On February 1st, my relationship the man I intended on marrying (I had a ring to propose to him and his mother’s blessing and everything) ended. There were a lot of things wrong with the relationship, a lot of good things too, but mostly it came down to the fact that I was just too depressed for too long. So, because I was living with him at the time, I had to move back home with my parents to my small town in Ohio. Which is completely normal for someone in their early 20s, but I came back broken.

I had nothing left, so I turned to God.

I went to church every Sunday and life group Sunday evenings, where I was making friends. I continued not drinking. I started reading the Bible and bought a new one that I could understand easier. Everything was okay. And I got a new idea for a comic book in the process. So, I was writing again, which is a good sign for my mental health. I also managed to get my friend to agree to be the artist for it. Things were looking up. But I still needed to find a job.

Eventually, I found one at a marketing company going to Sam’s Club and trying to sell hair styling tools to everyone who walked past me. That doesn’t sound too bad right? It was full time, they were training me for management, it paid… well, it paid better than minimum wage. But I learned very quickly that that job was not for me. I didn’t click with any of the people working there. The guy who was training me was very condescending. Trying to approach every single person who walked by was a serious mental drain on me. I couldn’t even write. I hated it and I felt stuck in it because of the massive student loans I have to pay.

I had no control in my life and that job made it very apparent to me.
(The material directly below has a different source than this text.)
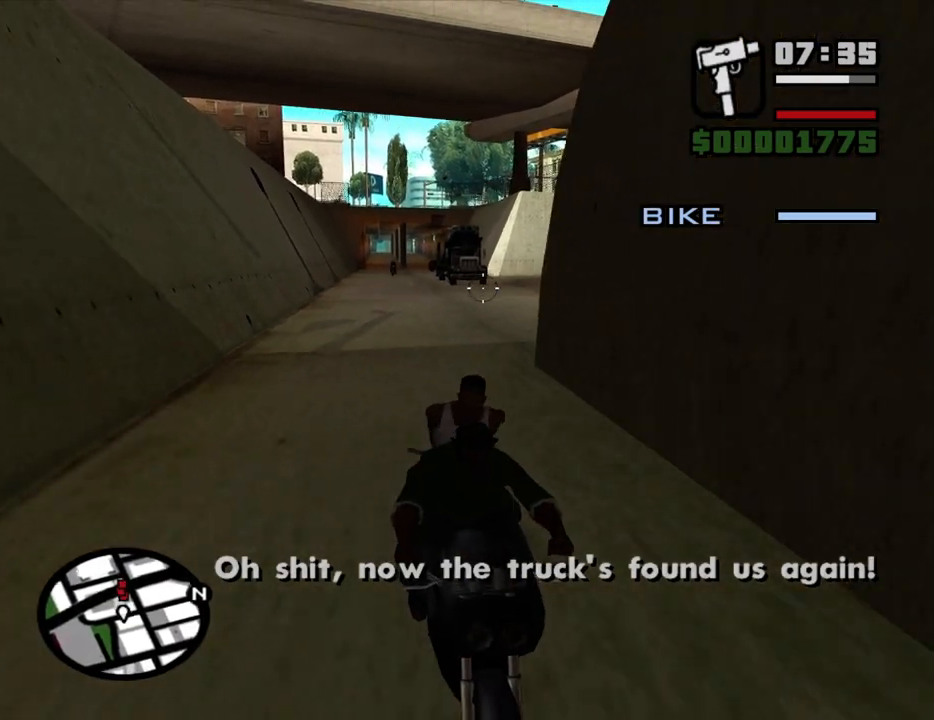
{"keys": [], "mouse": ["left"], "events": []}
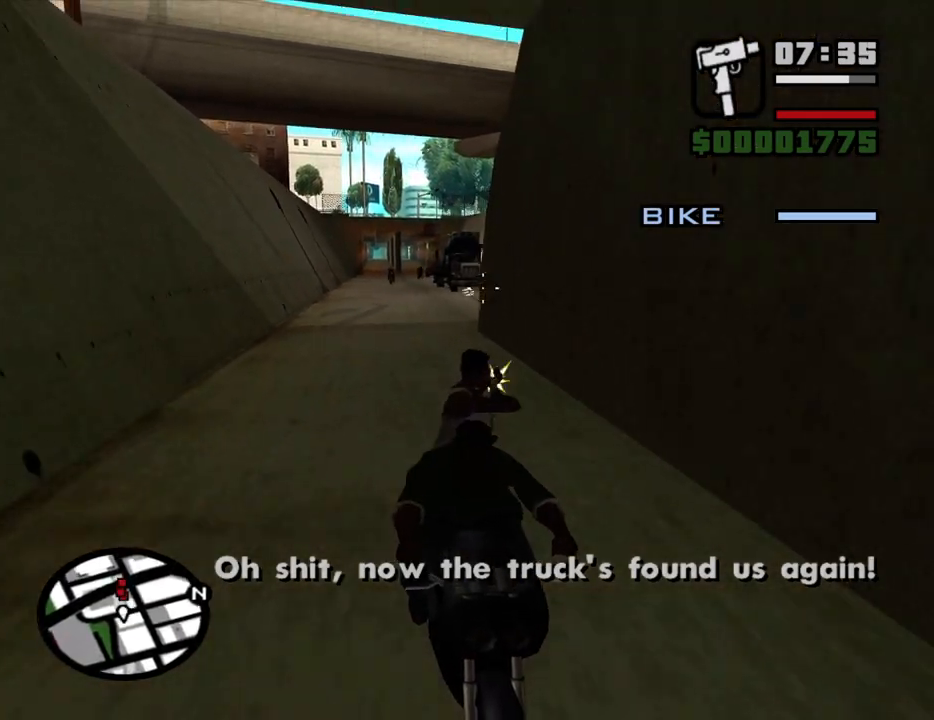
{"keys": [], "mouse": ["left"], "events": []}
So, one day before work, I went into the Wal-Mart that was next door, tweezers, silk tape, gauze, and a pack of shaving razors. I sat in my car in the Sam’s Club parking lot, broke apart a razor with the tweezers, and cut myself.

Side note: a system that I had set up with my ex was for them to hide the razors and for me to have to ask him for a new one. This system has carried over with my mom.

I bandaged myself up, and the addictive euphoria helped carry me through the work day. That was the scariest part to me. Not that the job was so suck-ish for my brain that I had to resort to cutting myself again, but that cutting myself had helped. I quit the next day. I lasted three weeks there.

Then I was on the hunt again for another job. This time went a little faster and I had a couple options, but eventually, I settled on a full-time receptionist position, my current job.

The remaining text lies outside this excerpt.